Sukses

KPK Sita Sejumlah Dokumen Terkait Kasus Suap Panitera PN Jaksel

KPK melakukan penggeledahan selama dua hari di empat lokasi terkait kasus suap Panitera PN Jaksel.

Liputan6.com, Jakarta - Penyidik Komisi Pemberantasan Korupsi (KPK) terus mengusut kasus suap terhadap Panitera pasa PN Jakarta Selatan. KPK melakukan penggeledahan selama dua hari di empat lokasi.

"Pada Kamis 24 Agustus 2017, tim penyidik menggeledah empat lokasi selama lima hingga enam jam di Rumah milik tersangka YN (Yunus Nafik), rumah saksi, Kantor PT ADI di Sidoarjo Jawa Timur. Juga Ruang kerja tersangka TMZ (Tarmizi), Panitera Pengganti di Kantor PN Jakarta Selatan," ujar Juru Bicara KPK Febri Diansyah di Gedung KPK Kuningan Jakarta Selatan, Jumat (25/8/2017).

Sementara, pada hari ini, penyidik melakukan penggeledahan di rumah tersangka Tarmizi di daerah Depok Jawa Barat. "Dari lokasi, penyidik menyita sejumlah dokumen dan barang bukti elektronik," jelas Febri.

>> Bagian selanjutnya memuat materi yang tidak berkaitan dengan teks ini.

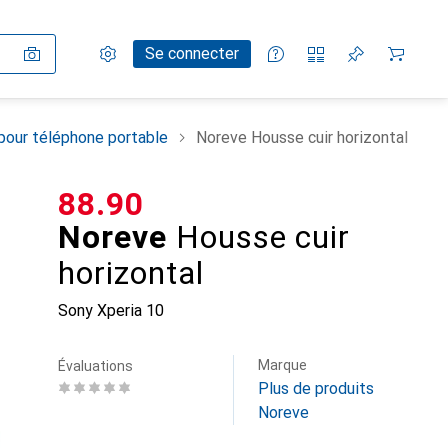
Paramètres
Compte client
Listes de comparaison
Listes d'envies
Panier
Se connecter
pour téléphone portable
Noreve Housse cuir horizontal
CHF
88.90
Noreve
Housse cuir
horizontal
Sony Xperia 10
Marque
Évaluations
Plus de produits
Noreve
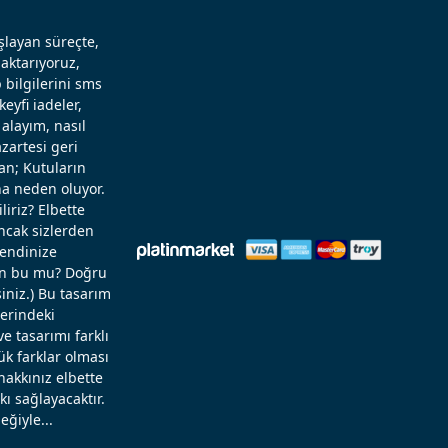
aşlayan süreçte,
aktarıyoruz,
 bilgilerini sms
eyfi iadeler,
alayım, nasıl
zartesi geri
an; Kutuların
a neden oluyor.
liriz? Elbette
Ancak sizlerden
kendinize
rün bu mu? Doğru
niz.) Bu tasarım
zerindeki
 tasarımı farklı
ük farklar olması
hakkınız elbette
ı sağlayacaktır.
eğiyle...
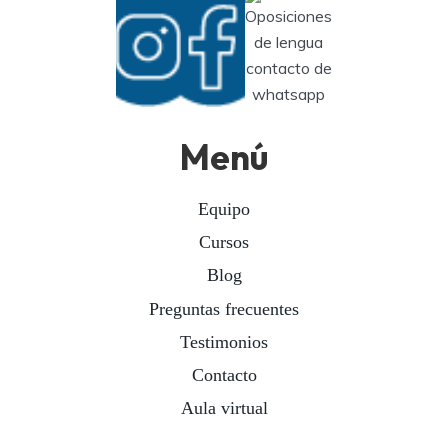
Menú
Equipo
Cursos
Blog
Preguntas frecuentes
Testimonios
Contacto
Aula virtual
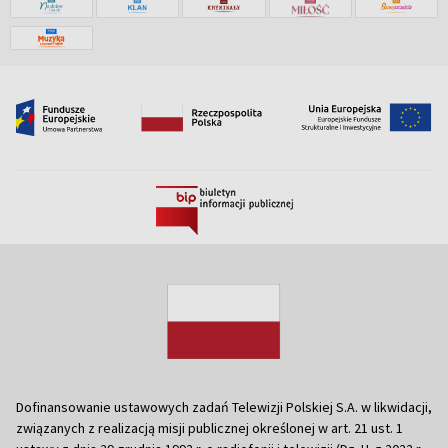
Dofinansowanie ustawowych zadań Telewizji Polskiej S.A. w likwidacji,
związanych z realizacją misji publicznej określonej w art. 21 ust. 1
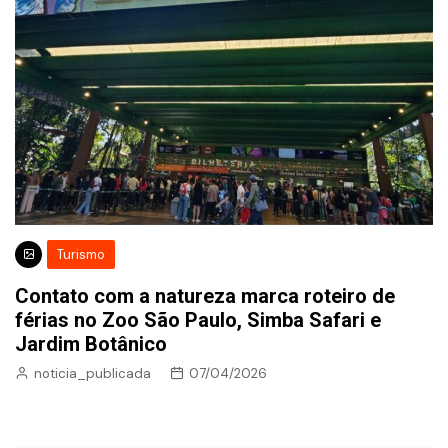
Turismo
Contato com a natureza marca roteiro de
férias no Zoo São Paulo, Simba Safari e
Jardim Botânico
noticia_publicada
07/04/2026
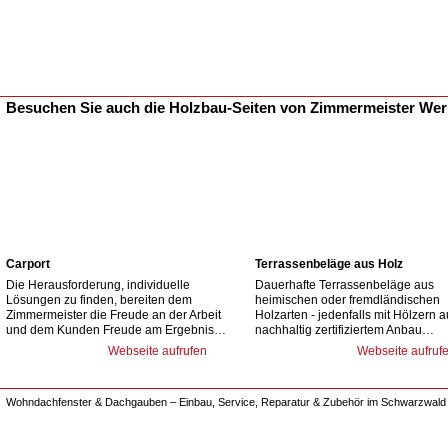
Besuchen Sie auch die Holzbau-Seiten von Zimmermeister We
Carport
Terrassenbeläge aus Holz
Die Herausforderung, individuelle
Dauerhafte Terrassenbeläge aus
Lösungen zu finden, bereiten dem
heimischen oder fremdländischen
Zimmermeister die Freude an der Arbeit
Holzarten - jedenfalls mit Hölzern 
und dem Kunden Freude am Ergebnis…
nachhaltig zertifiziertem Anbau…
Webseite aufrufen
Webseite aufruf
Wohndachfenster & Dachgauben – Einbau, Service, Reparatur & Zubehör im Schwarzwald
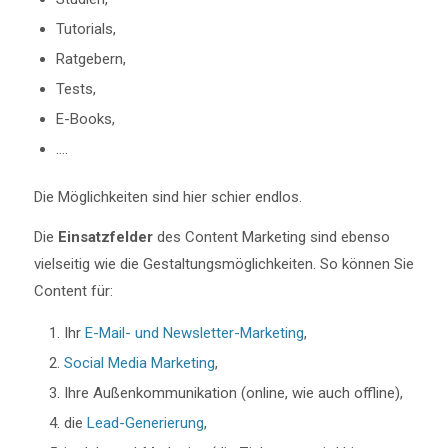
Tutorials,
Ratgebern,
Tests,
E-Books,
….
Die Möglichkeiten sind hier schier endlos.
Die
Einsatzfelder
des Content Marketing sind ebenso
vielseitig wie die Gestaltungsmöglichkeiten. So können Sie
Content für:
Ihr
E-Mail- und Newsletter-Marketing
,
Social Media Marketing
,
Ihre Außenkommunikation (online, wie auch offline),
die
Lead-Generierung
,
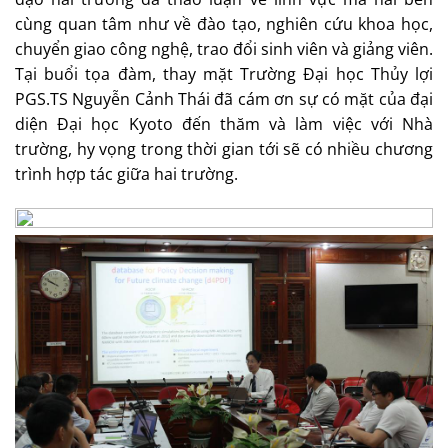
cùng quan tâm như về đào tạo, nghiên cứu khoa học,
chuyển giao công nghệ, trao đổi sinh viên và giảng viên.
Tại buổi tọa đàm, thay mặt Trường Đại học Thủy lợi
PGS.TS Nguyễn Cảnh Thái đã cám ơn sự có mặt của đại
diện Đại học Kyoto đến thăm và làm việc với Nhà
trường, hy vọng trong thời gian tới sẽ có nhiều chương
trình hợp tác giữa hai trường.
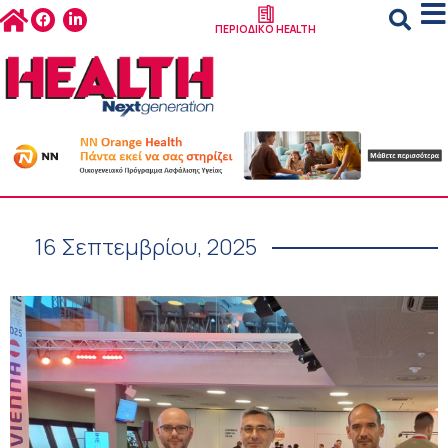
ΠΕΡΙΟΔΙΚΟ HEALTH
16 Σεπτεμβρίου, 2025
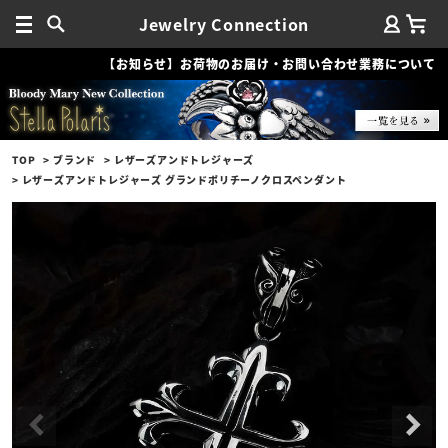
Jewelry Connection
【お知らせ】お荷物のお届け・お問い合わせ業務について
TOP
ブランド
レザーズアンドトレジャーズ
レザーズアンドトレジャーズ グランドポリチーノクロスペンダント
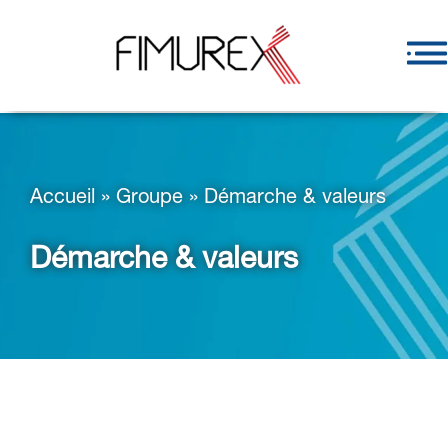
Accueil
»
Groupe
»
Démarche & valeurs
Démarche & valeurs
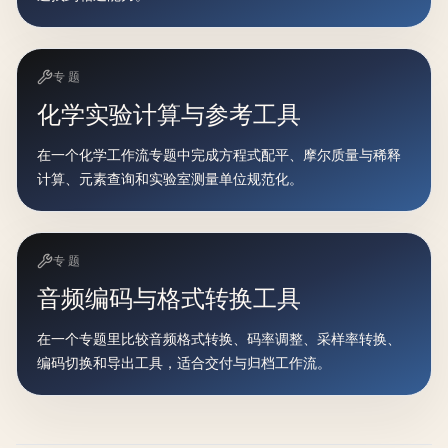
专题
化学实验计算与参考工具
在一个化学工作流专题中完成方程式配平、摩尔质量与稀释
计算、元素查询和实验室测量单位规范化。
专题
音频编码与格式转换工具
在一个专题里比较音频格式转换、码率调整、采样率转换、
编码切换和导出工具，适合交付与归档工作流。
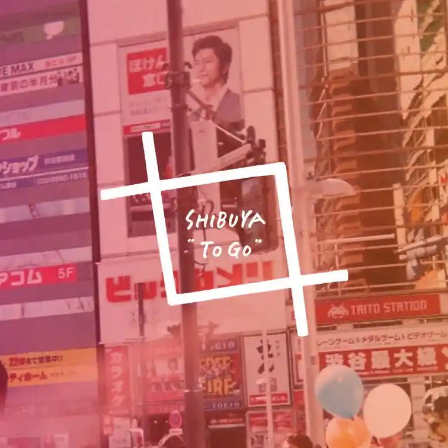
Hida
Chiba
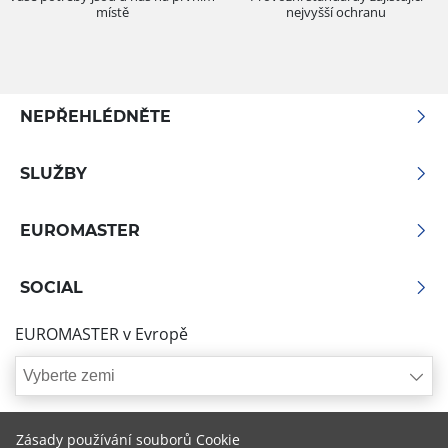
místě
nejvyšší ochranu
NEPŘEHLÉDNĚTE
SLUŽBY
EUROMASTER
SOCIAL
EUROMASTER v Evropě
Vyberte zemi
Zásady používání souborů Cookie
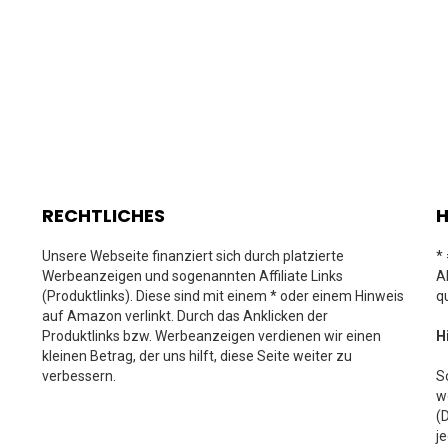
RECHTLICHES
H
Unsere Webseite finanziert sich durch platzierte
*
Werbeanzeigen und sogenannten Affiliate Links
A
(Produktlinks). Diese sind mit einem * oder einem Hinweis
q
auf Amazon verlinkt. Durch das Anklicken der
Produktlinks bzw. Werbeanzeigen verdienen wir einen
H
kleinen Betrag, der uns hilft, diese Seite weiter zu
verbessern.
S
w
(
j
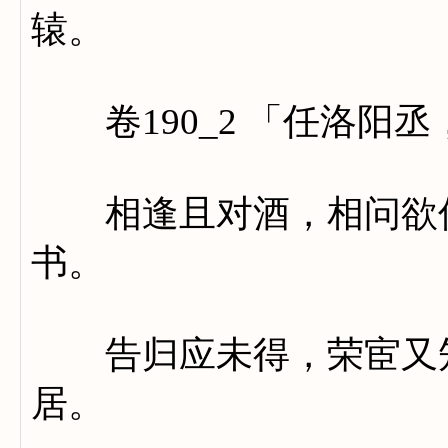
辕。
卷190_2 「任洛阳
相逢且对酒，相问欲何
书。
告归应未得，荣宦又知
居。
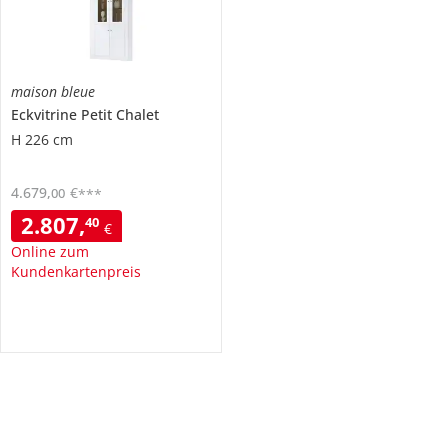
maison bleue
Eckvitrine
Petit Chalet
H 226 cm
4.679
,
€
00
***
2.807
,
40
€
Online zum
Kundenkartenpreis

Tarmizi sebelumnya ditetapkan sebagai tersangka bersama dengan Direktur Utama PT Aquamarine Divindo Inspection (ADI) Yunus Nafik dan kuasa hukumnya Akhmad Zaini (AKZ).

PT ADI menyuap panitera pengganti dengan uang sejumlah Rp 425 juta agar perkara perdata yang menyangkut perusahaan itu dapat ditolak. Atas dugaan inilah, KPK menangkap tangan empat orang di Pengadilan Negeri Jakarta Selatan.

Kasus ini bermula atas gugatan perdata oleh EJFS ke PT ADI atas perkara cedera janji karena tidak menyelesaikan tugas sesuai waktu sehingga mengakibatkan kerugian.

Saksikan Video Menarik Berikut Ini:

2 dari 2 halaman

Minta Ganti Rugi

Penggugat meminta ganti rugi sebesar US$ 7,6 juta dan 131 ribu dolar Singapura.
Untuk mengamankan kasus, AKZ selaku kuasa hukum PT ADI membuat kesepakatan dengan panitera pengganti PN Jakarta Selatan TMZ untuk menyerahkan uang sebesar Rp 425 juta. Uang ini diserahkan agar gugatan ditolak.

Putusan akan dilakukan 21 Agustus 2017 setelah beberapa kali ditunda.
Penyerahan uang pun dilakukan bertahap menggunakan transfer. Pertama 22 Juni 2017 sebesar Rp 25 juta sebagai dana awal operasional. Kemudian, 16 Agustus 2017 sebesar Rp 100 juta dengan disamarkan sebagai pembayaran DP tanah.

KPK mengungkap penyerahan terakhir dilakukan pada 21 Agustus 2017 sebanyak Rp 300 juta. Uang itu disamarkan sebagai pelunasan pembayaran tanah.